However, I did have one comment relating to Vim:

>Neither Vim nor mutt should do anything to messages to corrupt
>their contents. In particular, neither should automatically remove
>any leading spaces. See RFC 3676.

I am 100% with you on that. However, with Vim being the composer of
a message, I'd argue that there is no corruption of contents going
on, if it differentiates between displaying spaces, and saving them
to the file:

Let me elaborate, using · for spaces and $ for EOL:

Take the following paragraph.

| 1. This is a multiline |
| indented paragraph |

If &formatoptions doesn't include "aw", then we need those leading
spaces explicitly, because the indenting is done in such a way as to
hard-code it into the file. Therefore, Vim should save:

| 1. This is … a multiline$ |
| ···indented paragraph.$ |

However, if &fo=aw as well as &fo=n is in place, and there is a
trailing space on the first line, then I would say Vim should really
not be saving those spaces. Instead, the buffer should really be

| 1. This is … a multiline$ |
| indented paragraph.$ |

But this then gets displayed as in the original example, i.e. Vim
displays leading spaces, recognizing the numbered list.

Data provided
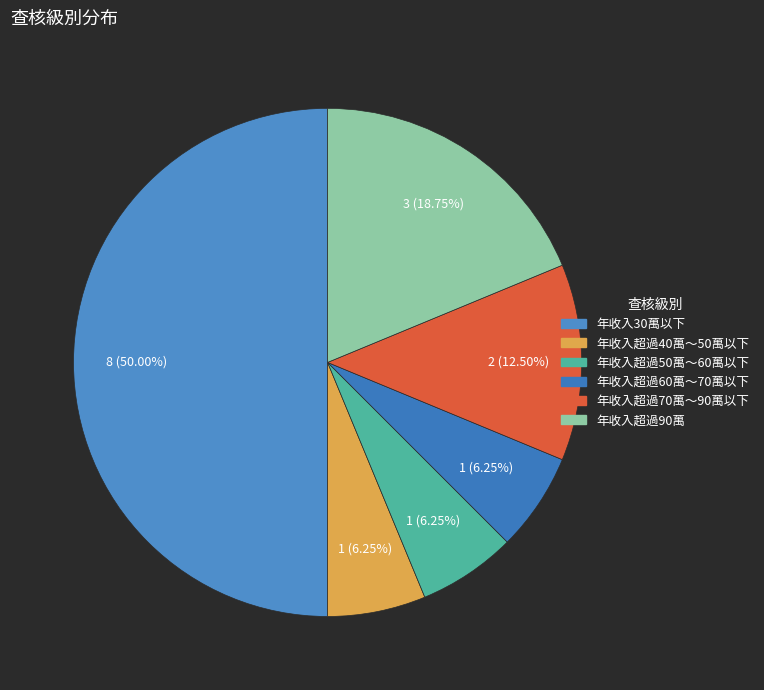

How many slices are in this pie chart?

6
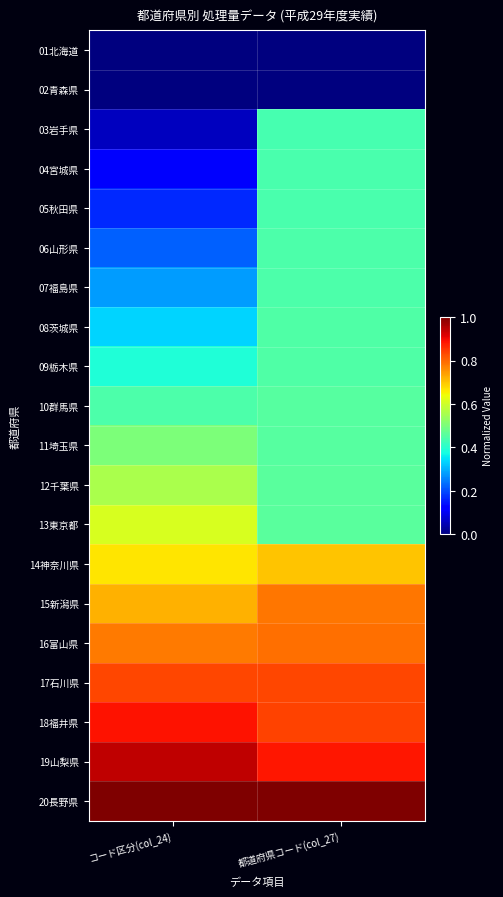

At how many categories does at least one series exceed 0?

2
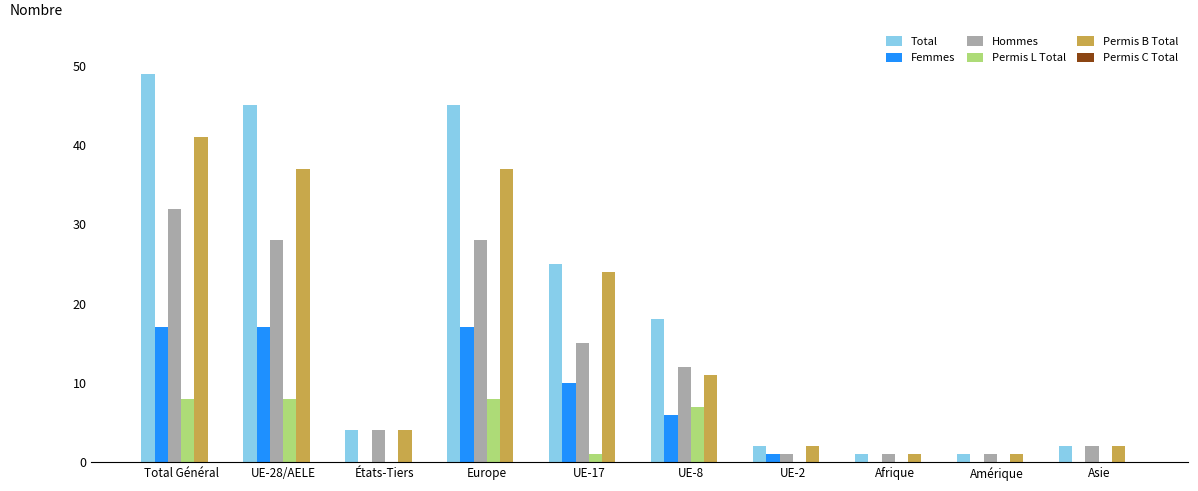

What is the sum of all Hommes values?

124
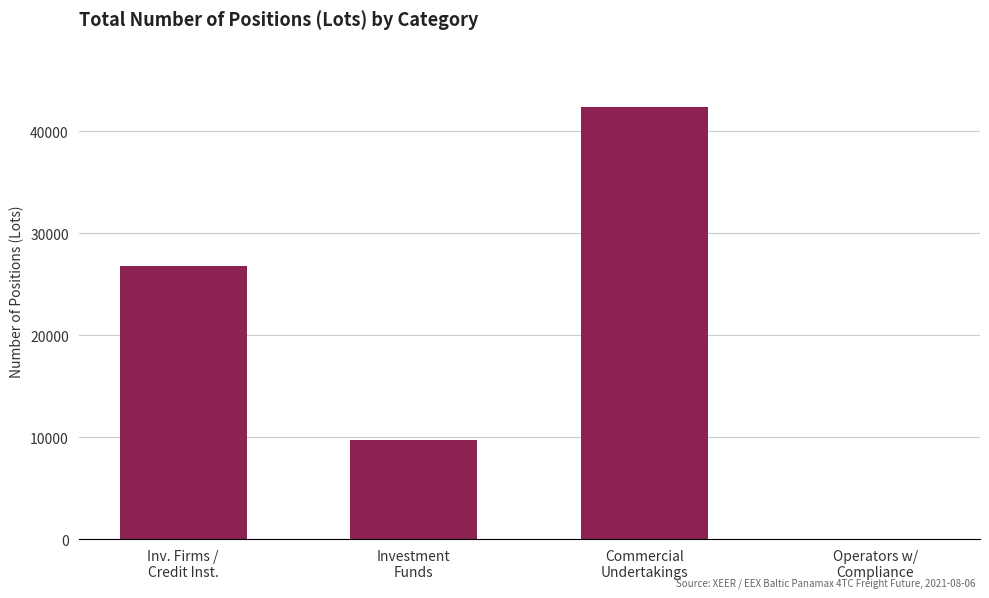

What is the maximum value shown in the chart?

42432.7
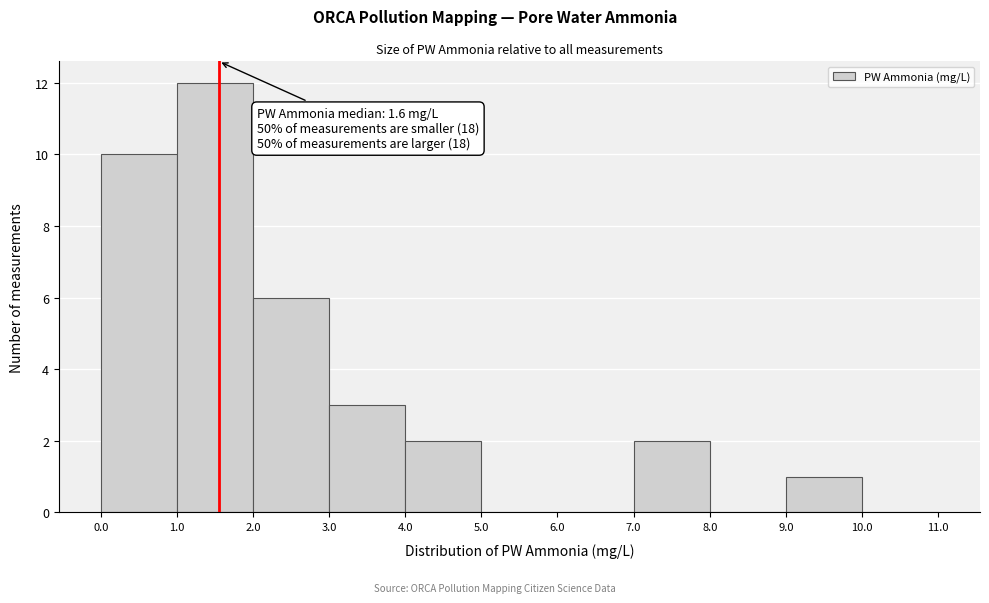

Which range on the x-axis has the tallest bar?

1.0 to 2.0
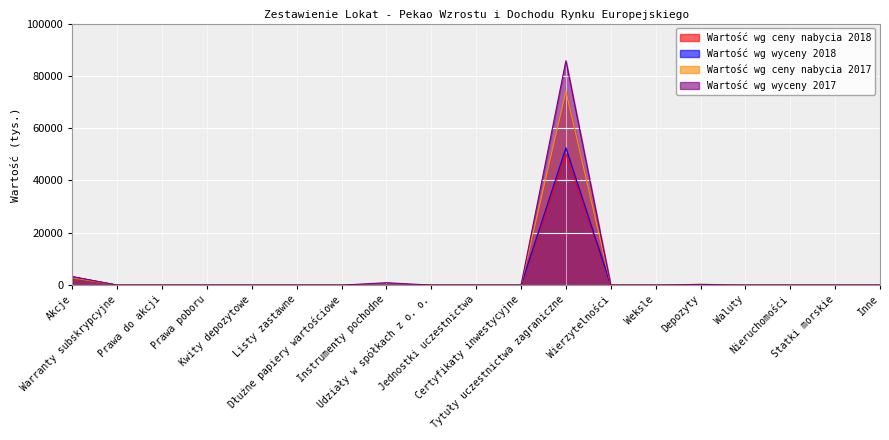

True or false: Wartość wg ceny nabycia 2018 has a value of 17663 at Weksle.

False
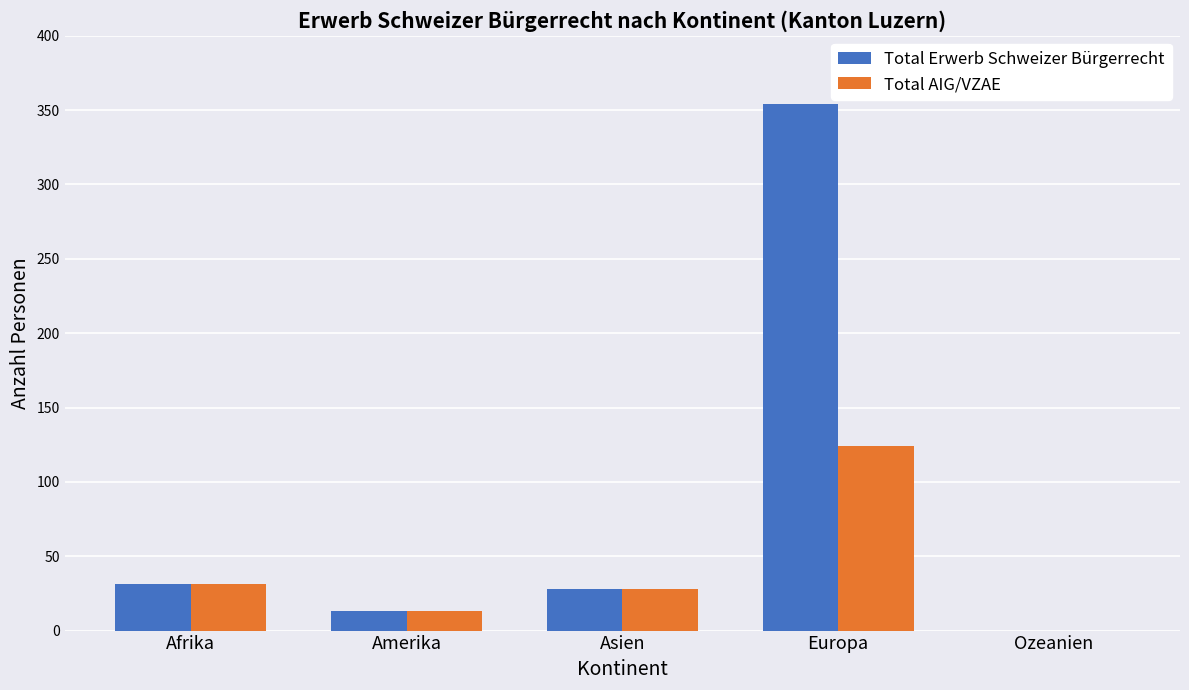

What is the sum of all Total Erwerb Schweizer Bürgerrecht values?

426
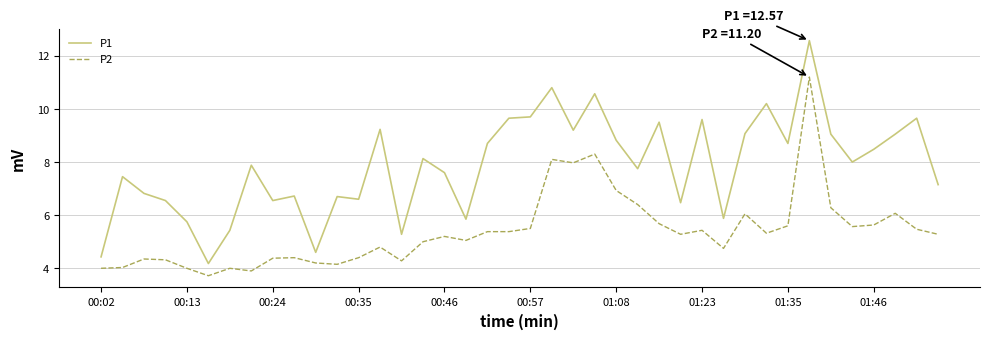

What is the smallest value displayed?

3.7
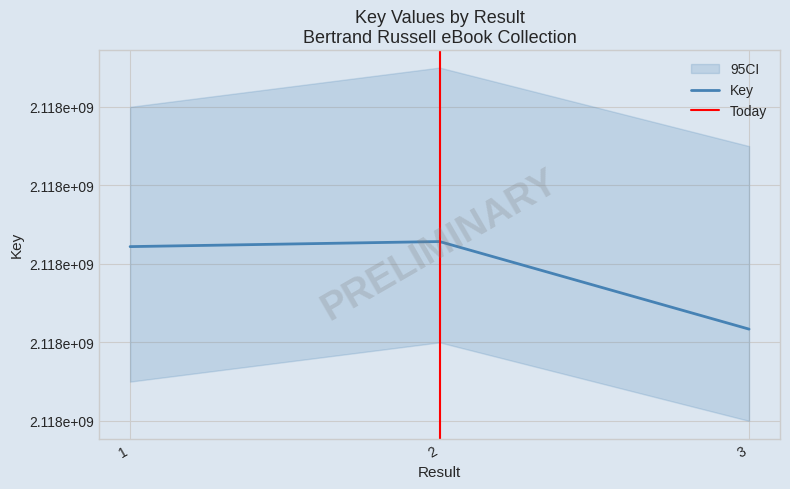

What is the value of the 1st point from the left?

2117924392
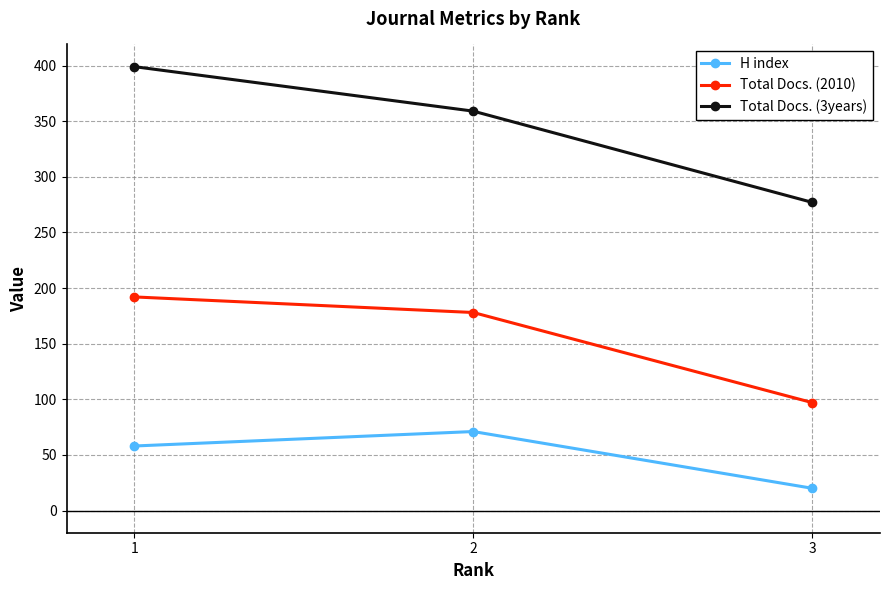

What is the sum of the Total Docs. (3years) values at 3 and 2?

636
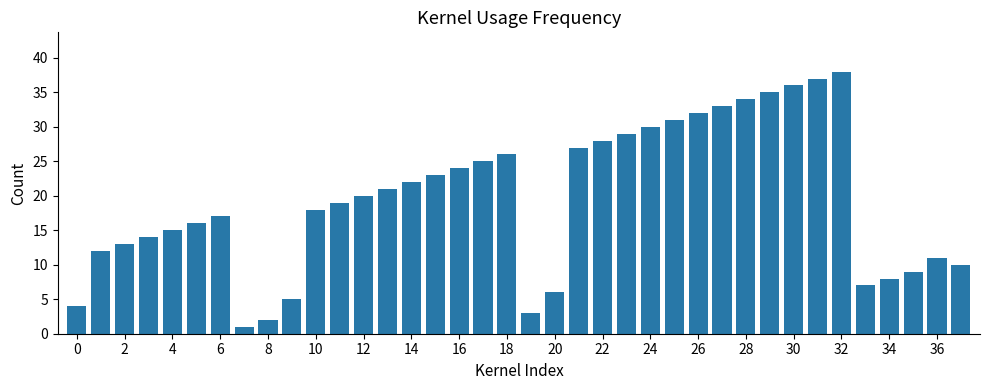

What is the difference between the maximum and minimum values?

37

To do
1) Put the records into a Markdown table with the columns Row and Line. Start with the line containing "What is the smallest value displayed?" and go through the end of the records, numbering each line, skipping blank lines, and leaving out the pictures.
2) Write what comes next in the Vim message, picking up after its last sentence.
The Vim message and the chart records have nothing to do with each other.

Results for each task
1)
| Row | Line |
|---|---|
| 1 | What is the smallest value displayed? |
| 2 | 3.7 |
| 3 | What is the value of the 1st point from the left? |
| 4 | 2117924392 |
| 5 | What is the sum of the Total Docs. (3years) values at 3 and 2? |
| 6 | 636 |
| 7 | What is the difference between the maximum and minimum values? |
| 8 | 37 |

2)
Or at least this should/could be configurable. Don't you agree?

>If some receiving agent claims to support format=flowed, yet blindly
>includes sequences of spaces in the middle of flowed lines, as in
>your third example, I would say that agent is broken.

Oh great. Yeah, I'll let the GMail admins know at nor...@gmail.com.

>Also, your second example suggests that mutt is using
>quoted-printable encoding. RFC 3676 says that quoted-printable
>encoding "SHOULD NOT be used for Format=Flowed unless absolutely
>necessary...."

Unfortunately, PGP/MIME needs quoted-printable (mutt's
pgp_strict_enc), and so one could argue it is "absolutely
necessary".

I don't quite understand the ramifications of this though.

Best, and thanks again!
"women love us for our defects.
if we have enough of them,
they will forgive us everything,
even our gigantic intellects."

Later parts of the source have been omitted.